Vivian and Phil also recorded and promoted the traditional music of Missourians who had relocated to Whatcom County near the Canadian border. Because of Vivian’s skill as a fiddler and her and Phil’s repeated attendance at, and participation in, the annual National Old Time Fiddlers Contest and Festival in Weiser, Idaho, they became acquainted with and eventually recorded and promoted traditional fiddlers and their music from the greater American West.
Vivian and Phil’s establishment of Voyager Recordings and Publications in 1967 has publicized and made the music of several generations of older performers available to younger musicians and fans. Vivian and her husband were, with collaboration of a few others in their circle, founders of the Washington Old Time Fiddlers Association (1965), the Seattle Folklore Society (1966), and the Northwest Folklife Festival (1972). The festival has grown into a four-day free festival of the Northwest’s cultural diversity that has attracted as many as 250,000 visitors and participants in recent years.
Vivian and Phil also distinguished themselves with several important research projects about Western traditional music out of which they developed educational materials.

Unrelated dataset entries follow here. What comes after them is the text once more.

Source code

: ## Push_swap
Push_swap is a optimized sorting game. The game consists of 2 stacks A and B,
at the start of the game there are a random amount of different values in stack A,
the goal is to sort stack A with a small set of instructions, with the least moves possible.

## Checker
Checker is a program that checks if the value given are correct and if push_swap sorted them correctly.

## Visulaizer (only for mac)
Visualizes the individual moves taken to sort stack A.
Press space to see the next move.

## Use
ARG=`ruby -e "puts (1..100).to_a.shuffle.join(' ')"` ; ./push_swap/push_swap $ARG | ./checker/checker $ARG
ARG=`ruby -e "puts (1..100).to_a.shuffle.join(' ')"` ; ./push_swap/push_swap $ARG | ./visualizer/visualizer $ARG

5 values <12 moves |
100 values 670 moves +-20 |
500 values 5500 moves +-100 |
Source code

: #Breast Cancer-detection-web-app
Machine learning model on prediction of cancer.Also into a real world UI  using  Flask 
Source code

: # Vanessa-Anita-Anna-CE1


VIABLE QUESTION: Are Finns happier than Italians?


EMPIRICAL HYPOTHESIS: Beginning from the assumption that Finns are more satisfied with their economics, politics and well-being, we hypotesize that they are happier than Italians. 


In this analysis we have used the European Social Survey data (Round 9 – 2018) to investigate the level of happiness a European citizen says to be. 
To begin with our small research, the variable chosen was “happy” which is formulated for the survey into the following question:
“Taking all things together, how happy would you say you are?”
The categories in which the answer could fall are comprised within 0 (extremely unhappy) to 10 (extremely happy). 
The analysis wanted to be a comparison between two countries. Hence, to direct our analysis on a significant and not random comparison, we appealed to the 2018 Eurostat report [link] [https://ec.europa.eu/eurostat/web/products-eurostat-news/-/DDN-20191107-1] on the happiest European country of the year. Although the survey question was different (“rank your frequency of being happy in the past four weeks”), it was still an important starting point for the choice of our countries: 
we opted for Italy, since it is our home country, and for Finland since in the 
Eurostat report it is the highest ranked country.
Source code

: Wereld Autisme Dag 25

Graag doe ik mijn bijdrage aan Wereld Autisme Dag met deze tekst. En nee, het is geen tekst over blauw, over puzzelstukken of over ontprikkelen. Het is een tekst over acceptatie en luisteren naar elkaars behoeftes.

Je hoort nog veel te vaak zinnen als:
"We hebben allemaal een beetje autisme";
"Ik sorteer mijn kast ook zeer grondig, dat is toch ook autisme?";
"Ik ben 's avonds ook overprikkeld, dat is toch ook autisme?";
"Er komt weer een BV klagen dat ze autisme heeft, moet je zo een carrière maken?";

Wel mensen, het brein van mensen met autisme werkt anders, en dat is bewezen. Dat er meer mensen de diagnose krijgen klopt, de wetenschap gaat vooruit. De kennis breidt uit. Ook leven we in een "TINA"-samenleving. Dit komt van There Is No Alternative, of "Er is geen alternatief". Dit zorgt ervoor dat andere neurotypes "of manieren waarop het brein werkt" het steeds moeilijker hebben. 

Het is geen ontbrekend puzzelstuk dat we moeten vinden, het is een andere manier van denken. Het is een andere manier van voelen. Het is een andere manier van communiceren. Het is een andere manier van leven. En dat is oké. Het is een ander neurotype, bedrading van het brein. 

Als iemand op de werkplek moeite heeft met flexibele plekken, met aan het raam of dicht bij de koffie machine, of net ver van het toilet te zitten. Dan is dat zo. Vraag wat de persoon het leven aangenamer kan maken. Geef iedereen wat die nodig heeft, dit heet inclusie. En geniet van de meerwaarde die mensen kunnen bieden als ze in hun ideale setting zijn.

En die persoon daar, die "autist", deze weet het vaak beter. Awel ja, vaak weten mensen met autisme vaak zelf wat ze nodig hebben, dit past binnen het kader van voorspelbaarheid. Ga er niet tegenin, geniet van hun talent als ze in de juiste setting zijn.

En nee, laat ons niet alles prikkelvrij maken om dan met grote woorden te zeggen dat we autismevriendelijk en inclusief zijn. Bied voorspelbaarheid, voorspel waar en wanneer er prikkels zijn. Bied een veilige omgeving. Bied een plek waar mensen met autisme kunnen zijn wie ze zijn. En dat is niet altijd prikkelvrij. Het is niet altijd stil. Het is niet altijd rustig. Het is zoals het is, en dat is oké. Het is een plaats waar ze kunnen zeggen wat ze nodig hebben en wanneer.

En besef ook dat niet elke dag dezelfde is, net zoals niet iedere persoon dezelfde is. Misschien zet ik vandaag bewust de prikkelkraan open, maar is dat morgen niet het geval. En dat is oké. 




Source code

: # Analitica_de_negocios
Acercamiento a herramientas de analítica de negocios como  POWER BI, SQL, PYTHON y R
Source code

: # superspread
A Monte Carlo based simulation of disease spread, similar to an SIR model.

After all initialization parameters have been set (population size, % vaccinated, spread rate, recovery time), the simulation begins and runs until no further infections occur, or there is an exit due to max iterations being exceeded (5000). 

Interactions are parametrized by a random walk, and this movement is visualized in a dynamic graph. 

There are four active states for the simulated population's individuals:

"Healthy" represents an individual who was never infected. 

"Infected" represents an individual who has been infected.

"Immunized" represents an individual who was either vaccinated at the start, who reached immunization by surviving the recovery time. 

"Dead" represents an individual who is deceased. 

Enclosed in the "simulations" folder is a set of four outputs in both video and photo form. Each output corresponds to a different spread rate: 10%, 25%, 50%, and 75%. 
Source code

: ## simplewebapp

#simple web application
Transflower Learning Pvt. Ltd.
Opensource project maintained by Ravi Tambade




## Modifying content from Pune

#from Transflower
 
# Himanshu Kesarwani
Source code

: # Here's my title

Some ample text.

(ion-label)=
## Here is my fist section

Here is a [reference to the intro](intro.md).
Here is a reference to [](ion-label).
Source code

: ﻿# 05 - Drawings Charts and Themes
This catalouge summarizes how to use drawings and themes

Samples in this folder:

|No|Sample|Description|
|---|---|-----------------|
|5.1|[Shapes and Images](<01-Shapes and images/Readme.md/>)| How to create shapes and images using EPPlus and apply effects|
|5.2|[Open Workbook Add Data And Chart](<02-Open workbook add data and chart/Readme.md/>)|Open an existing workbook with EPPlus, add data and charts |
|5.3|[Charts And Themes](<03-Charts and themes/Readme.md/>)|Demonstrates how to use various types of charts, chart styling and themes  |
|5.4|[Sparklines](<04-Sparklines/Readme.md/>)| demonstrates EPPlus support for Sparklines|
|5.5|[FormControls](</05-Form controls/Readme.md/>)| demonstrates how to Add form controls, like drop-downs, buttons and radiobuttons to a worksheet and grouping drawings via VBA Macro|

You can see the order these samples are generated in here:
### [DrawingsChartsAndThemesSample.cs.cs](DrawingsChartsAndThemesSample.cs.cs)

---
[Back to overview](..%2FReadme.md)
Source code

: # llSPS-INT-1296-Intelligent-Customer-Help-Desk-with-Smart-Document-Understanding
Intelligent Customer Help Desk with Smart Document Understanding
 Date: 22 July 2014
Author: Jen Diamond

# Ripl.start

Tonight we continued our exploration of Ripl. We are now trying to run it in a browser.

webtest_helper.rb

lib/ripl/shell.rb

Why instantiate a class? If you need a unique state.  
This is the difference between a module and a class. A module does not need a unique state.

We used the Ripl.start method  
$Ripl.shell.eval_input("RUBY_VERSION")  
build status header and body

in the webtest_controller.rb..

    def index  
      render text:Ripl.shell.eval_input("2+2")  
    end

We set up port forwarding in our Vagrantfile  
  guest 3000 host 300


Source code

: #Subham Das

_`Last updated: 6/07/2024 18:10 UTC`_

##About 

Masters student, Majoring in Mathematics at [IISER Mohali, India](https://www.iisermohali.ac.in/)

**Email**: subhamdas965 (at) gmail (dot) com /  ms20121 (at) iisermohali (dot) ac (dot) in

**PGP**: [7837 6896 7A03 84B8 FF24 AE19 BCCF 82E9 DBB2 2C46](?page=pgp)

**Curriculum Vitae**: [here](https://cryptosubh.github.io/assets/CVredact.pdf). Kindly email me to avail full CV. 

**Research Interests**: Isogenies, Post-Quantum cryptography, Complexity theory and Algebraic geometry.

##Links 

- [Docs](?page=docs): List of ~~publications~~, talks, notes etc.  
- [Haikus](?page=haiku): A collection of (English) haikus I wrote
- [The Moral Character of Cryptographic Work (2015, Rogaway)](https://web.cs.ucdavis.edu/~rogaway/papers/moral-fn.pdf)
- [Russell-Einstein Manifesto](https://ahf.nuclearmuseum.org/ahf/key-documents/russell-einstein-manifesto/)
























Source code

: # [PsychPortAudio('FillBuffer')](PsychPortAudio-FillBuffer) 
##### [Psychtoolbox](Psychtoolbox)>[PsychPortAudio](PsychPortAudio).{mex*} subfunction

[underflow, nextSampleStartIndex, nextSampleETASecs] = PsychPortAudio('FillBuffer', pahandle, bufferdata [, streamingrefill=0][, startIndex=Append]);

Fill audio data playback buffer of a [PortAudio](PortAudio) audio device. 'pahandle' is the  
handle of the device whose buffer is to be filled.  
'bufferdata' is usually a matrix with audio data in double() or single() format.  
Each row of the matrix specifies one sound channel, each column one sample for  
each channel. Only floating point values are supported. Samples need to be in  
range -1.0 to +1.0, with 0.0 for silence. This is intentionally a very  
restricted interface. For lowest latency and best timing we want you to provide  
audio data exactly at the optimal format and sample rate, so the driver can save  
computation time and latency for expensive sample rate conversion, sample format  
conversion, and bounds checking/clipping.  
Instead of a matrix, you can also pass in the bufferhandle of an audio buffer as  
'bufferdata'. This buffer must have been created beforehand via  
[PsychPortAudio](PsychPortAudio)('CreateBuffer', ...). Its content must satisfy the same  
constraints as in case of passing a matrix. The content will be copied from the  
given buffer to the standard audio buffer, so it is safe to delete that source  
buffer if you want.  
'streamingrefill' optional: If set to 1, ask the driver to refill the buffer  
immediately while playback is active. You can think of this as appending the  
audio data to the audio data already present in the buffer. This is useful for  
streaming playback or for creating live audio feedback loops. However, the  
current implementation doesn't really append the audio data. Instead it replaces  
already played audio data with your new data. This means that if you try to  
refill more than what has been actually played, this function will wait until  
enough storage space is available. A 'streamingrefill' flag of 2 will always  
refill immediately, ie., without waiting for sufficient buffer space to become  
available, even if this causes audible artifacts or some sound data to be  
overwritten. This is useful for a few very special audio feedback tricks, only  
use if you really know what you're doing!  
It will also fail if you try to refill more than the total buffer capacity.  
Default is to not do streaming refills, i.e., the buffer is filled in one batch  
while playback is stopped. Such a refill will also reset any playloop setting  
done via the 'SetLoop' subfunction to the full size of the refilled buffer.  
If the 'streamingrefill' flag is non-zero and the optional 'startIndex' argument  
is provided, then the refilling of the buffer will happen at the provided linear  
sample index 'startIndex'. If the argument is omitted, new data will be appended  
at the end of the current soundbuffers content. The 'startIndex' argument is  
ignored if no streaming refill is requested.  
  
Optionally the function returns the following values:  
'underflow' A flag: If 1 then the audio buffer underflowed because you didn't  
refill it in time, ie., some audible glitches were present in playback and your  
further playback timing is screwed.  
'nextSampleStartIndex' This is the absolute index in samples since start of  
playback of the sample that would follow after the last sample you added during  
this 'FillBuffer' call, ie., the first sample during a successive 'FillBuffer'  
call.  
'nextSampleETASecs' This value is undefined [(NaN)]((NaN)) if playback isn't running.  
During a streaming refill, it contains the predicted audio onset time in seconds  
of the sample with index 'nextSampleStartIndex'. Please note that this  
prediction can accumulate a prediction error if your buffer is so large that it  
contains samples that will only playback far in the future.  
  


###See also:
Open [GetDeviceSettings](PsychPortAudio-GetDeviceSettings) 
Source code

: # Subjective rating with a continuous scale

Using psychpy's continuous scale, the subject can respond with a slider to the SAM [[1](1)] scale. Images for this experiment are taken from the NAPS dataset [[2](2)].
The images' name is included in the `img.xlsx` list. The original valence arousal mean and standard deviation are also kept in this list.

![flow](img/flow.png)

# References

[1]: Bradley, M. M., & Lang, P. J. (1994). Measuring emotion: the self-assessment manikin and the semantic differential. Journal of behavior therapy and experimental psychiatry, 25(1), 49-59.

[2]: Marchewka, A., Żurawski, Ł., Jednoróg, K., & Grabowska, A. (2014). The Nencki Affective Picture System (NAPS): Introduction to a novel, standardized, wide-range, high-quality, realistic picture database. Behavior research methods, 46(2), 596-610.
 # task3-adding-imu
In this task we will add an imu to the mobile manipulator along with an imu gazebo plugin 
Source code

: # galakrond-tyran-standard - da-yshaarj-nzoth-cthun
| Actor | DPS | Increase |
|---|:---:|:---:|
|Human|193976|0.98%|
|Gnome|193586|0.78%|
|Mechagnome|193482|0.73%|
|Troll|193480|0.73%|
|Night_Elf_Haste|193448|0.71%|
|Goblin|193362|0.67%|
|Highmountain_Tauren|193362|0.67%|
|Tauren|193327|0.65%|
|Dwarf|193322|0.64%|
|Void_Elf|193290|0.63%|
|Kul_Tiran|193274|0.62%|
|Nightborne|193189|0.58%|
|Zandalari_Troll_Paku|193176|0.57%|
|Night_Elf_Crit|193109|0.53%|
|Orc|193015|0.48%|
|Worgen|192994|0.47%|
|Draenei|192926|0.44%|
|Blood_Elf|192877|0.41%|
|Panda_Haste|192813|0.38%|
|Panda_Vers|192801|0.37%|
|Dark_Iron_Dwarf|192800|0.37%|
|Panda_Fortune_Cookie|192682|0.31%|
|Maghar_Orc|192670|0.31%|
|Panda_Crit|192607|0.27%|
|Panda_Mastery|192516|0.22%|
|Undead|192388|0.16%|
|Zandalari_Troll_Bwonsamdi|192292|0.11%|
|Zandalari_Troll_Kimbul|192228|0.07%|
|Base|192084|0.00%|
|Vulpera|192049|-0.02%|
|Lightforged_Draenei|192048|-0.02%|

Working with University of Missouri folklorist Howard Marshall, they researched the traditional music of the Missouri Valley and the repertoires of dance musicians on the Western frontier. While doing this research, the Williamses uncovered the Peter Beemer Manuscript, a collection of dance tunes played in 1860s Idaho mining camps. They also uncovered and published the Willamette Valley Haynes Family Manuscript, sixty-five dance tunes handed down through several generations of three families who came west over the Oregon Trail from Ohio, Kentucky, Iowa, and Missouri between 1847 and 1853.
Beginning in 1960, the Williamses recorded hundreds of performances by traditional musicians, many of them older, in both the the Pacific Northwest and the Intermountain Northwest. These efforts preserved performance styles generally unknown outside these regions. They had planned to deposit these recordings in the American Folklife Center, but at the time, the AFC was approached with the offer it was turned down as it was not deemed sufficiently traditional. This caused a lot of bitterness on Phil’s part, which he was quick to share with the rest of us, as he felt there was a bias at the AFC against traditional Anglo-American music not from Appalachia or the South. At the time, folklorist Howard Marshall of the University of Missouri, arranged to have the materials deposited in the archives of the State Historical Society of Missouri. In the last years of her life Vivian negotiated their transfer, together with the catalogue of Voyager Recordings, to Smithsonian Folkways. It’s a shame Phil didn’t live long enough to see this, as it would have given him great satisfaction.
Vivian and Phil were nominated for National Heritage Fellowships several times and Vivian had recently been nominated for the Bess Lomax Hawes National Heritage Fellowship, but as deserving as they were never made it.